Using the Maclaurin series for e^x, substitute 5x for the x. Then solve the equation and simplify.

## Answer 2: C

Just like in question 1, use the Maclaurin series for e^x to solve this problem. Instead of substituting, multiply the whole equation by x and solve.

## Answer 3: C

Find the values of f(a), f'(a), f''(a), and so on, until there is only a value (no more variables to plug a into). Put these values into the Taylor series, but remember to add in the (x - 2) terms!

## Answer 4: C

Again, find the values of f(a), f'(a), and so on. Because cos(x) is an oscillating function, use the Maclaurin series for cos(x) to create the Taylor series expression.

## Answer 5: A

Knowing that 1/x is the derivative of ln(x), simply take the derivative of each term in Maclaurin series for ln(x), and then create an expressions for each general term.

## Answer 6: D

The third-degree Maclaurin series polynomial includes the terms n = 0, 1, and 2. Plug in the n values into the Maclaurin series for sin(x), and then simplify to find the first three terms.
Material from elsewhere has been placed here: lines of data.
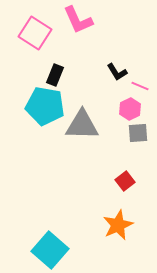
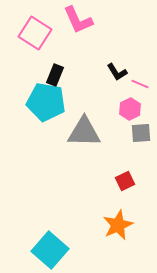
pink line: moved 2 px up
cyan pentagon: moved 1 px right, 4 px up
gray triangle: moved 2 px right, 7 px down
gray square: moved 3 px right
red square: rotated 12 degrees clockwise
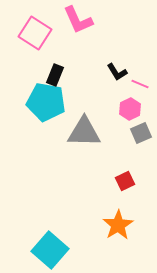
gray square: rotated 20 degrees counterclockwise
orange star: rotated 8 degrees counterclockwise
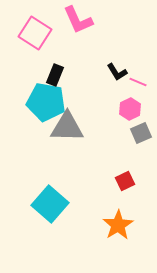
pink line: moved 2 px left, 2 px up
gray triangle: moved 17 px left, 5 px up
cyan square: moved 46 px up
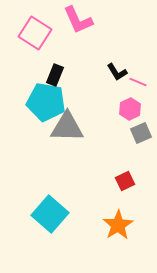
cyan square: moved 10 px down
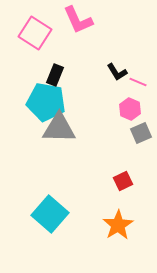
pink hexagon: rotated 10 degrees counterclockwise
gray triangle: moved 8 px left, 1 px down
red square: moved 2 px left
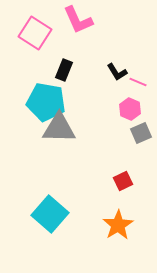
black rectangle: moved 9 px right, 5 px up
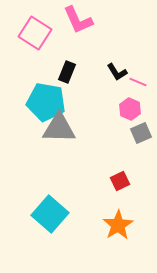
black rectangle: moved 3 px right, 2 px down
red square: moved 3 px left
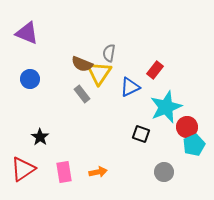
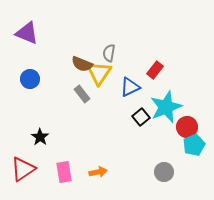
black square: moved 17 px up; rotated 30 degrees clockwise
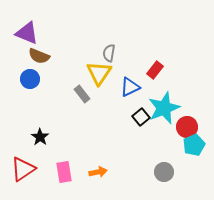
brown semicircle: moved 43 px left, 8 px up
cyan star: moved 2 px left, 1 px down
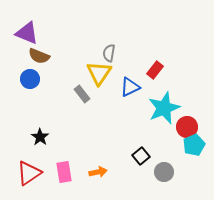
black square: moved 39 px down
red triangle: moved 6 px right, 4 px down
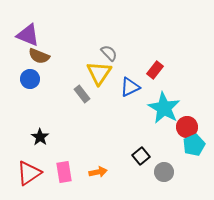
purple triangle: moved 1 px right, 2 px down
gray semicircle: rotated 126 degrees clockwise
cyan star: rotated 20 degrees counterclockwise
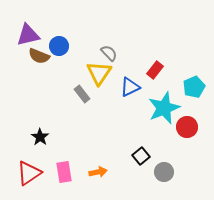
purple triangle: rotated 35 degrees counterclockwise
blue circle: moved 29 px right, 33 px up
cyan star: rotated 20 degrees clockwise
cyan pentagon: moved 58 px up
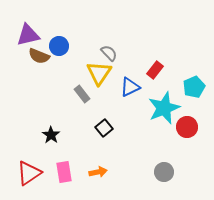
black star: moved 11 px right, 2 px up
black square: moved 37 px left, 28 px up
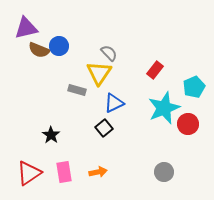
purple triangle: moved 2 px left, 7 px up
brown semicircle: moved 6 px up
blue triangle: moved 16 px left, 16 px down
gray rectangle: moved 5 px left, 4 px up; rotated 36 degrees counterclockwise
red circle: moved 1 px right, 3 px up
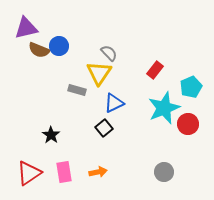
cyan pentagon: moved 3 px left
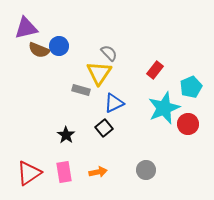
gray rectangle: moved 4 px right
black star: moved 15 px right
gray circle: moved 18 px left, 2 px up
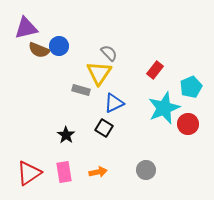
black square: rotated 18 degrees counterclockwise
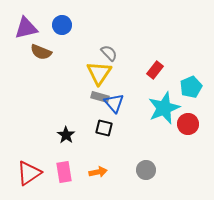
blue circle: moved 3 px right, 21 px up
brown semicircle: moved 2 px right, 2 px down
gray rectangle: moved 19 px right, 7 px down
blue triangle: rotated 45 degrees counterclockwise
black square: rotated 18 degrees counterclockwise
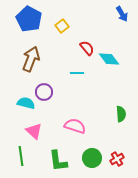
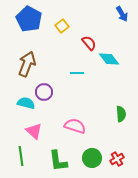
red semicircle: moved 2 px right, 5 px up
brown arrow: moved 4 px left, 5 px down
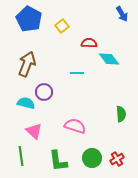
red semicircle: rotated 49 degrees counterclockwise
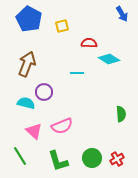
yellow square: rotated 24 degrees clockwise
cyan diamond: rotated 20 degrees counterclockwise
pink semicircle: moved 13 px left; rotated 140 degrees clockwise
green line: moved 1 px left; rotated 24 degrees counterclockwise
green L-shape: rotated 10 degrees counterclockwise
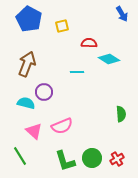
cyan line: moved 1 px up
green L-shape: moved 7 px right
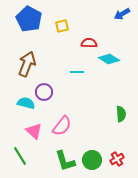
blue arrow: rotated 91 degrees clockwise
pink semicircle: rotated 30 degrees counterclockwise
green circle: moved 2 px down
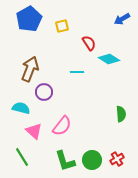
blue arrow: moved 5 px down
blue pentagon: rotated 15 degrees clockwise
red semicircle: rotated 56 degrees clockwise
brown arrow: moved 3 px right, 5 px down
cyan semicircle: moved 5 px left, 5 px down
green line: moved 2 px right, 1 px down
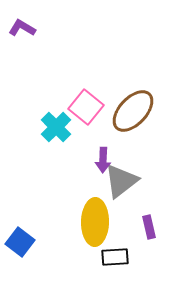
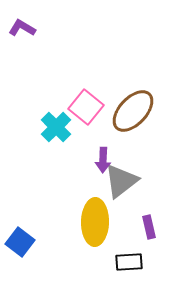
black rectangle: moved 14 px right, 5 px down
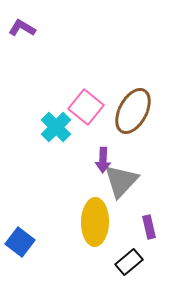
brown ellipse: rotated 15 degrees counterclockwise
gray triangle: rotated 9 degrees counterclockwise
black rectangle: rotated 36 degrees counterclockwise
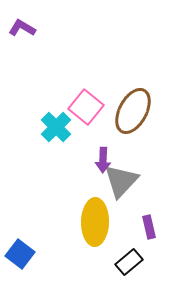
blue square: moved 12 px down
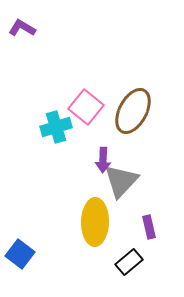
cyan cross: rotated 28 degrees clockwise
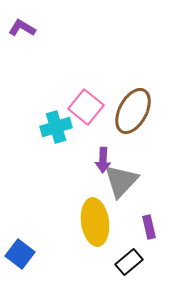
yellow ellipse: rotated 9 degrees counterclockwise
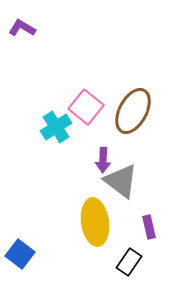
cyan cross: rotated 16 degrees counterclockwise
gray triangle: rotated 36 degrees counterclockwise
black rectangle: rotated 16 degrees counterclockwise
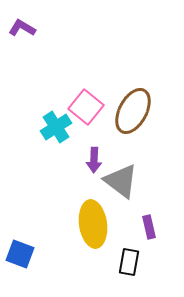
purple arrow: moved 9 px left
yellow ellipse: moved 2 px left, 2 px down
blue square: rotated 16 degrees counterclockwise
black rectangle: rotated 24 degrees counterclockwise
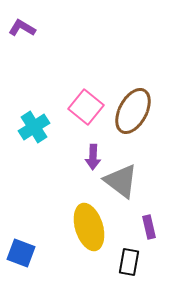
cyan cross: moved 22 px left
purple arrow: moved 1 px left, 3 px up
yellow ellipse: moved 4 px left, 3 px down; rotated 9 degrees counterclockwise
blue square: moved 1 px right, 1 px up
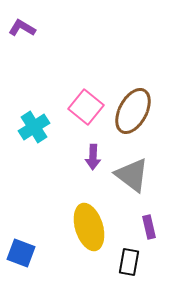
gray triangle: moved 11 px right, 6 px up
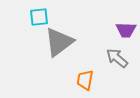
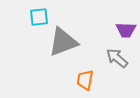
gray triangle: moved 4 px right; rotated 16 degrees clockwise
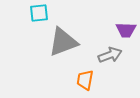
cyan square: moved 4 px up
gray arrow: moved 7 px left, 3 px up; rotated 120 degrees clockwise
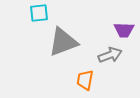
purple trapezoid: moved 2 px left
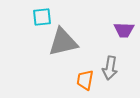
cyan square: moved 3 px right, 4 px down
gray triangle: rotated 8 degrees clockwise
gray arrow: moved 13 px down; rotated 120 degrees clockwise
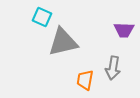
cyan square: rotated 30 degrees clockwise
gray arrow: moved 3 px right
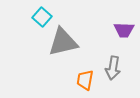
cyan square: rotated 18 degrees clockwise
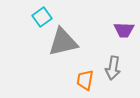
cyan square: rotated 12 degrees clockwise
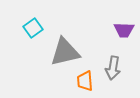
cyan square: moved 9 px left, 11 px down
gray triangle: moved 2 px right, 10 px down
orange trapezoid: moved 1 px down; rotated 15 degrees counterclockwise
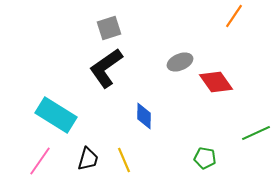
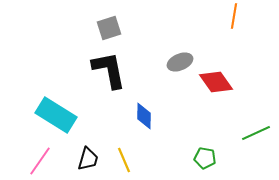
orange line: rotated 25 degrees counterclockwise
black L-shape: moved 3 px right, 2 px down; rotated 114 degrees clockwise
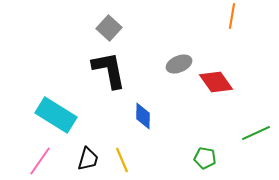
orange line: moved 2 px left
gray square: rotated 30 degrees counterclockwise
gray ellipse: moved 1 px left, 2 px down
blue diamond: moved 1 px left
yellow line: moved 2 px left
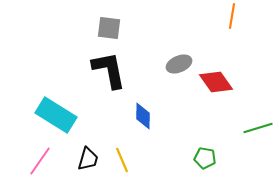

Remember to watch your positive and negative signs!

## Answer 7: B

Plug the n values into the Maclaurin series for cos(x), but remember to include the terms (x - 8) to make it a Taylor series.

## Answer 8: A

Try to change the Maclaurin series into a similar series, in this case cos(x). By knowing how to manipulate the problem, an x can be taken out to make the function xcos(x).

## Answer 9: D

Knowing the general expression for a Maclaurin series, all that is needed is the n and a value, then plug that into the expression.

## Answer 10: C

Use the fifth-degree Maclaurin series polynomial for e^x to calculate this value. Plug in the x value for each x in the series and calculate. Be sure to round to the appropriate number of decimal places.